The current setup also passes audience: ${{ github.repository_id }}. GitHub can mint an ID token for a custom audience, and Alibaba Cloud RAM can validate that aud value against the Client IDs configured on the OIDC identity provider and in the role trust policy. That gives me a tighter trust boundary than relying on default audience handling alone.

How the action runs internally

The action is split into three phases:

  • pre: assumes the RAM role through OIDC and stores temporary credentials in action state.
  • main: optionally restores the local _cache directory, runs build-command, uploads local files to OSS, applies cache headers, and runs CDN actions if enabled.
  • post: compares remote objects under the destination prefix with local files produced by the build, deletes remote orphans, refreshes deleted URLs when needed, writes CDN task summaries, and saves _cache when cache-key is configured.

The cleanup phase runs with post-if: always(), so it still executes even when earlier steps fail. Cleanup, CDN calls, and cache restore or save are intentionally best-effort: warnings are logged, but transient CDN or cache service issues do not block the deployment.

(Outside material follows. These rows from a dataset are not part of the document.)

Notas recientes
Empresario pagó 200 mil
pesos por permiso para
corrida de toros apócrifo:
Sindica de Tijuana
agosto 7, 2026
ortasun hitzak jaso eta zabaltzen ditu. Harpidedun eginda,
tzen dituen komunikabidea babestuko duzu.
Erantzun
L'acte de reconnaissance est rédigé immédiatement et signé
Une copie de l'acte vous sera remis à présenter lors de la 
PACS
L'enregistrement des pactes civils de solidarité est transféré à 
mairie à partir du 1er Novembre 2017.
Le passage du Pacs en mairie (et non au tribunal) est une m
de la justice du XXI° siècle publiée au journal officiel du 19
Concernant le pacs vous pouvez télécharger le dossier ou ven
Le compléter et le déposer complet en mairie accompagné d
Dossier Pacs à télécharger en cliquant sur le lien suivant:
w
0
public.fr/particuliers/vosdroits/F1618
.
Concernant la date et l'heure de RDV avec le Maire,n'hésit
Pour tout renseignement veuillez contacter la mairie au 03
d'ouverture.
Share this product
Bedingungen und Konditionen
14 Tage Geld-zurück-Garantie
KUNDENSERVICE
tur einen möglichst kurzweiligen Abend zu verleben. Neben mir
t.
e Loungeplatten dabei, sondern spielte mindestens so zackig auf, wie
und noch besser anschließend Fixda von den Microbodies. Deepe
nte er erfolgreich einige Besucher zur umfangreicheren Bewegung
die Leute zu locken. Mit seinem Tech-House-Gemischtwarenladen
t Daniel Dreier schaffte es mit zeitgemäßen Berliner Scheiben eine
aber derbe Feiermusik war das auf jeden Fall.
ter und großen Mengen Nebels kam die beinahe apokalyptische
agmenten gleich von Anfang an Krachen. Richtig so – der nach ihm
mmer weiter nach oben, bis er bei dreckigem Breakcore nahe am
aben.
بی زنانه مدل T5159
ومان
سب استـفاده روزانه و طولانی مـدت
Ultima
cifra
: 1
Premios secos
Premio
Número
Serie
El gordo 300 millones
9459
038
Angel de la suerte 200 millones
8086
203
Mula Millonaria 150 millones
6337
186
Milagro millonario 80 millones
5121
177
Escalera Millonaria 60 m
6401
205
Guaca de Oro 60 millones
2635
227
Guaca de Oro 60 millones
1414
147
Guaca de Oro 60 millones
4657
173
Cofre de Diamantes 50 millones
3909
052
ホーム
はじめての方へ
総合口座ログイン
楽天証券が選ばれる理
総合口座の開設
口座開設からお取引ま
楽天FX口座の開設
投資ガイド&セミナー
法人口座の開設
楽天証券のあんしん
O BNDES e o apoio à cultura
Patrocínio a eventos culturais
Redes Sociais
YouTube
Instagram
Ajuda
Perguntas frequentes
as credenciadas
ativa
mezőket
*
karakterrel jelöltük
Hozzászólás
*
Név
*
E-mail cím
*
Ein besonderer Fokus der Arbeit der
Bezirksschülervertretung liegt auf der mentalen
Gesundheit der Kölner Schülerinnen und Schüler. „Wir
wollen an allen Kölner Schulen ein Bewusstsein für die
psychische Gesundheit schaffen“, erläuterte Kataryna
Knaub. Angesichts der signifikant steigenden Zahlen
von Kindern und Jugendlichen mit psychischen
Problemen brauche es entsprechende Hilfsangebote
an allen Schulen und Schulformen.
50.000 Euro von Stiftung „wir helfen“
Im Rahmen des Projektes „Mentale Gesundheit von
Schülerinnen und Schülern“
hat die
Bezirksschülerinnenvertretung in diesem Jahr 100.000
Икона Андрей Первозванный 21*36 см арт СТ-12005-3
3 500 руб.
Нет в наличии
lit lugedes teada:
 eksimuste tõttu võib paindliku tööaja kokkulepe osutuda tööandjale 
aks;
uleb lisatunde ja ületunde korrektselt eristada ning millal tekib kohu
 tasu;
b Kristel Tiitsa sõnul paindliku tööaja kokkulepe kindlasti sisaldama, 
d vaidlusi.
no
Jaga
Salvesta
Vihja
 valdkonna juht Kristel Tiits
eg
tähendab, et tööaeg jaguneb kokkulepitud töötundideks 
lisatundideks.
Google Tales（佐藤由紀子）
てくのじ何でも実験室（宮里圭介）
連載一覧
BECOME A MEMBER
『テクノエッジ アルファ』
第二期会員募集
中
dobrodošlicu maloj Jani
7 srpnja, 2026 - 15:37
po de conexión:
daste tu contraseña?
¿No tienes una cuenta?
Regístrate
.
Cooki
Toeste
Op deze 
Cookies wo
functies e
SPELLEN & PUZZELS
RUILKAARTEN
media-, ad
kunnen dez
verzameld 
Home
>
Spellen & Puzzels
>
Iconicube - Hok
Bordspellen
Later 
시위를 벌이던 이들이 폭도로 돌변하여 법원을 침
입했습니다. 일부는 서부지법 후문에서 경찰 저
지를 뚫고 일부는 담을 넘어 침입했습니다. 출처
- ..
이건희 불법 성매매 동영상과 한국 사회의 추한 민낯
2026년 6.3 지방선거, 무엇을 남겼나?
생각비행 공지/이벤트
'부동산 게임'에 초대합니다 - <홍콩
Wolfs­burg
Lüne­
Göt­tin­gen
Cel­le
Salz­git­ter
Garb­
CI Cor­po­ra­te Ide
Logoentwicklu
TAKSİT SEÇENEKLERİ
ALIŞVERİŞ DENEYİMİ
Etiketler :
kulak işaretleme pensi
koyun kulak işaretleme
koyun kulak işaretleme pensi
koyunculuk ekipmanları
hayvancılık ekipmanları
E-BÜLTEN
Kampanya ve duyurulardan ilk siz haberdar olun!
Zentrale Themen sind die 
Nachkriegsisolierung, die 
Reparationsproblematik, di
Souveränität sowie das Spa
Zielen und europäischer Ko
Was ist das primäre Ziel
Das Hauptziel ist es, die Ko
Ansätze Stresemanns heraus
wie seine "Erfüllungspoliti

Upload, cache, quota, and drift control

A few implementation details matter for reliability:

  • build-command runs inside the action before any OSS upload or CDN call.
  • If cache-enabled is true and cache-key is configured, _cache restore happens before the build and a fresh snapshot can be saved during post.
  • cache-enabled controls only restore, so I can skip warm-cache restore temporarily without giving up the post-step cache save.
  • Uploads are parallelized with max-concurrency.
  • A global API throttle is applied through api-rps-limit.
  • Each file upload is retried up to 3 times before being marked as failed.
  • Partial upload failures are surfaced through failed-count and the GitHub job summary instead of being buried in the logs.
  • The upload step now writes Cache-Control headers automatically: HTML and sw.js are revalidated aggressively, hashed assets are uploaded as immutable, and common static assets get shorter revalidation windows instead of a one-size-fits-all policy.
  • cdn-actions only accepts refresh or refresh,preload; if CDN is enabled and the value is empty or invalid, the action falls back to refresh.
  • The action checks remaining CDN quota before submitting refresh or preload batches.
  • Deleted OSS objects can trigger CDN refresh for removed URLs, which reduces stale-cache windows and limits object drift over time.
  • The action writes a GitHub Actions job summary for deployment, cleanup, and CDN task status.

That last point is easy to miss: upload alone is not enough for a static site that changes over time. You also need deletion and cache invalidation for objects that should no longer exist.

Minimum RAM permissions

At the policy level, the role needs OSS permissions on the target bucket scope for listing, uploading, and deleting objects. On the CDN side, this workflow needs refresh permissions plus the read APIs used for quota checks and task lookups. If preload is enabled, add the corresponding preload permission too. The trust policy must allow the GitHub OIDC provider to assume the deploy role.

I keep this as a dedicated deploy role rather than mixing it with broader operational permissions.

Reusing the action in other repositories

The action is published and reusable: github.com/frenchvandal/aliyun-oss-cdn-sync-action.

This repository currently tracks @master because I maintain the site and the action together. In a separate repository, I would usually pin @v1 or, better yet, a full commit SHA. I also now let the action own the build and _cache lifecycle, which keeps consumer workflows shorter and more declarative.

For me, the key result is that deploys stay boring: restore cache, build, sync, refresh, cleanup, done.